### Assigned task 1
Summarize the forum discussion in two sentences.
### Assigned task 2
Translate this sentence from the forum discussion into Spanish: "From my perspective, if used for work, automatic security updates should be mandatory."
### Assigned task 3
Reproduce the portion of the forum discussion starting at "So it has auto" and ending at "to not patch.".
___ Text ___
So it has auto updates enabled? Windows, macOS and a ton of other Linux distros do that as well.

I think it's moreso that Ubuntu is (one of the) most used desktop Linux OSes, so a lot of corporations and individuals who like to play safe just go with that

[–] biscuitswalrus@aussie.zone 5 points 4 months ago (6 children)

From my perspective, if used for work, automatic security updates should be mandatory. Linux is damn impressive with live patch. With thousands or even tens of thousands of endpoints, it's negligent to not patch.

Features? Don't care. But security updates are essential in a large organisation.

The worst part of the Linux fan base is the users who hate forced updates, and also don't believe in AV. Ok on your home network that's not very risky compared to a corp network with a million student and staff personal information often with byo devices only a network segment away and APT groups targeting you because they know your reputation is worth something to ransom.
___ Excerpted data ___
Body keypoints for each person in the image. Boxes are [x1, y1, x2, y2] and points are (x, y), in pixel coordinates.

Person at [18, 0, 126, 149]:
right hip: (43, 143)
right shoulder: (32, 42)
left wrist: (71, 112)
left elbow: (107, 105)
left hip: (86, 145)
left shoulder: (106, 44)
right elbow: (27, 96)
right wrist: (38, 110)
___
### Answer 1
One commenter points out that Windows, macOS and many other Linux distros also enable automatic updates, and suggests that corporations and individuals who play it safe pick Ubuntu because it is one of the most used desktop Linux OSes. Another commenter argues that automatic security updates should be mandatory for work use, calls it negligent not to patch thousands of endpoints, and criticizes Linux users who hate forced updates and reject AV, given the risks facing corporate networks.

### Answer 2
Desde mi punto de vista, si se usa para el trabajo, las actualizaciones de seguridad automáticas deberían ser obligatorias.

### Answer 3
So it has auto updates enabled? Windows, macOS and a ton of other Linux distros do that as well.

I think it's moreso that Ubuntu is (one of the) most used desktop Linux OSes, so a lot of corporations and individuals who like to play safe just go with that

[–] biscuitswalrus@aussie.zone 5 points 4 months ago (6 children)

From my perspective, if used for work, automatic security updates should be mandatory. Linux is damn impressive with live patch. With thousands or even tens of thousands of endpoints, it's negligent to not patch.